Lotta Wrede

Personal information
- Date of birth: 3 April 2008 (age 18)
- Place of birth: Uelzen, Germany
- Height: 1.73 m (5 ft 8 in)
- Positions: Forward; midfielder;

Team information
- Current team: Hamburger SV
- Number: 32

Youth career
- VfL Suderberg
- 0000–2022: SV Holdenstedt
- 2022–2024: TSV Bardowick
- 2024–2025: Hamburger SV

Senior career*
- Years: Team / Apps / (Gls)
- 2024–: Hamburger SV / 39 / (6)

International career^{‡}
- 2023–2024: Germany U16 / 7 / (4)
- 2024–2025: Germany U17 / 12 / (4)
- 2025–: Germany U19 / 9 / (3)

= Lotta Wrede =

German footballer (born 2008)

Lotta Wrede (born 3 April 2008) is a German professional footballer who plays as a forward or midfielder for Frauen-Bundesliga club Hamburger SV and the Germany under-19 national team.

== Youth career ==

Wrede was born in Veerßen, Germany, and grew up in the district of Uelzen. She began her youth career at VfL Suderberg before joining SV Holdenstedt. In 2022, Wrede moved to TSV Bardowick, where she competed in boy's teams for both football and futsal. She also represented Lower Saxony's under-16 district team; in 2024, she helped Lower Saxony win the regional championship for the first time in 23 years and was named the tournament's best player.

== Club career ==
In 2024, Wrede joined Hamburger SV. She initially spent time with HSV's under-20 Regionalliga squad, but was also called on to play for the first team in the 2. Frauen-Bundesliga. During the 2024–25 preseason, Wrede scored her first club goal in a friendly match against top-flight Frauen-Bundesliga opponent Werder Bremen. She made her 2. Bundesliga debut in August 2024, at the age of 16. Wrede went on to make 14 league appearances and 3 cup appearances for HSV's first team. Wrede helped her team reach the semifinals of the DFB-Pokal, but was not able to compete in the semifinal match due to youth national team duties. She scored a goal in a 2–0 win over SC Freiburg II that secured HSV's promotion to the Frauen-Bundesliga.

On 21 May 2025, Wrede signed her first professional contract with HSV, which would run until the summer of 2026. She made her Frauen-Bundesliga debut on 7 September 2025, against VfL Wolfsburg.

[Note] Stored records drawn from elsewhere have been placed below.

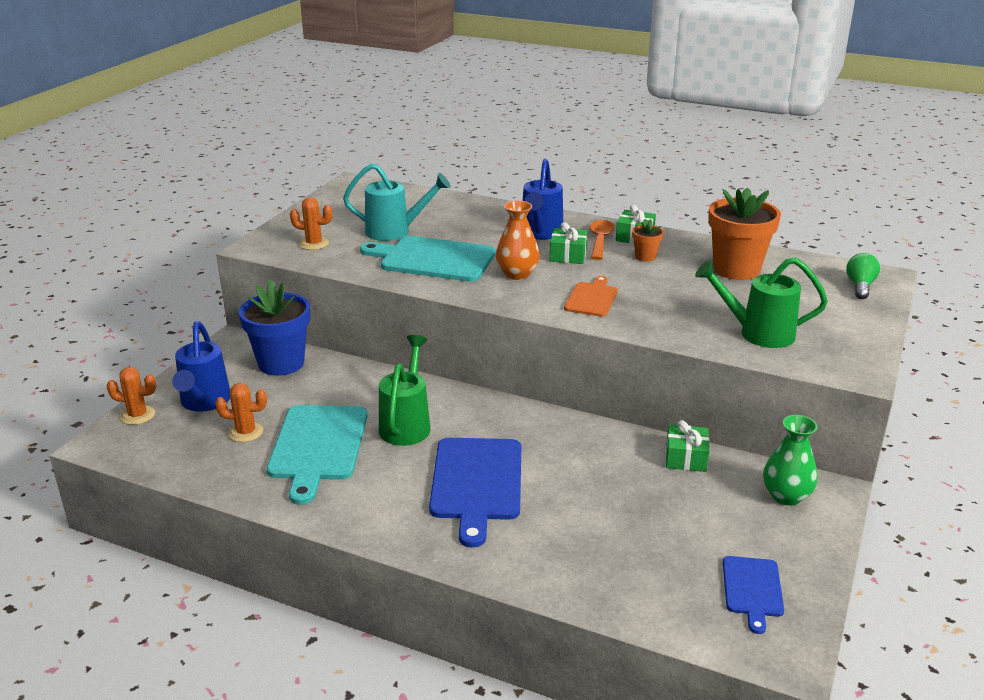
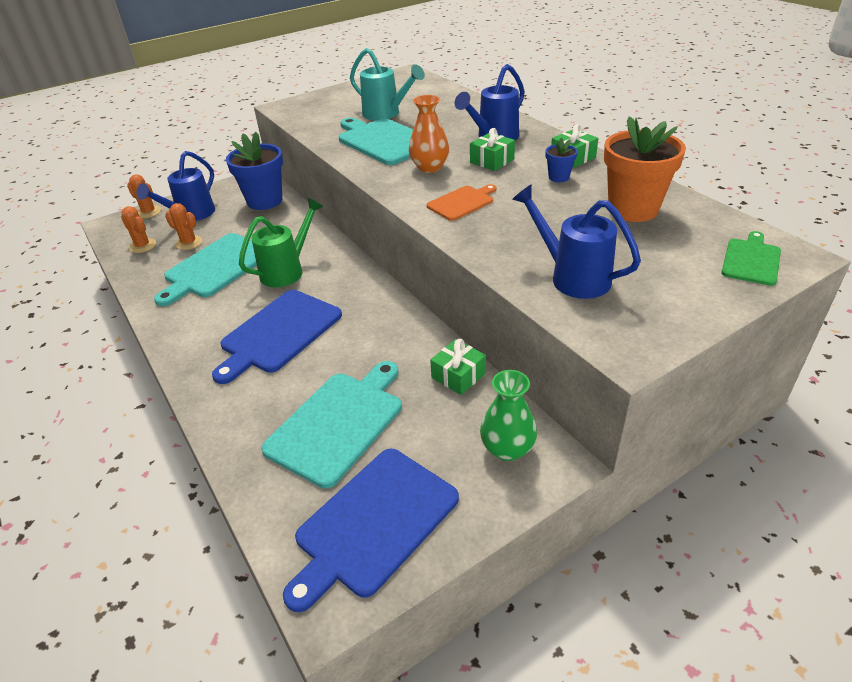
camera: 35 degrees right, 10 degrees up
orange cactus [290,197,332,250] -> orange cactus moved to [121,206,156,253]
orange spoon [590,220,615,260] -> none
orange flower pot [632,219,664,262] -> blue flower pot [545,138,578,182]
green watering can [695,257,828,348] -> blue watering can [512,184,641,299]
blue cutting board [723,556,784,634] -> blue cutting board [283,449,459,612], size x1.82
green light bulb [846,253,880,299] -> green cutting board [721,231,781,286]
none -> turquoise cutting board [261,361,402,489]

Wrede scored her first Bundesliga goal in a 1–0 win over RB Leipzig that also marked HSV's first Bundesliga victory since 2012. She soon became a regular starter for her team, scoring 3 goals in 22 appearances before a foot injury in April 2026 curtailed her season early. In June 2026, Spanish newspaper Mundo Deportivo reported that Wrede was a "top-target" for reigning Women's Champions League winners FC Barcelona. The newspaper released footage of Wrede visiting Barcelona's training grounds. On 1 July 2026, Wrede signed a contract extension with HSV. According to Ángel Pérez, Mundo Deportivo's FC Barcelona correspondent, this was "due to personal and academic reasons", and the relationship between Wrede and Barcelona is ongoing.
== International career ==
In November 2023, she debuted for the under-U16 national team, coming on as a substitute and then scoring 4 goals within 12 minutes in a 6–0 win over Denmark.

Two years later, she participated in the U-17's unsuccessful 2025 UEFA Women's Under-17 Championship qualification campaign. Wrede received the under-17 silver Fritz Walter Medal at the end of 2025.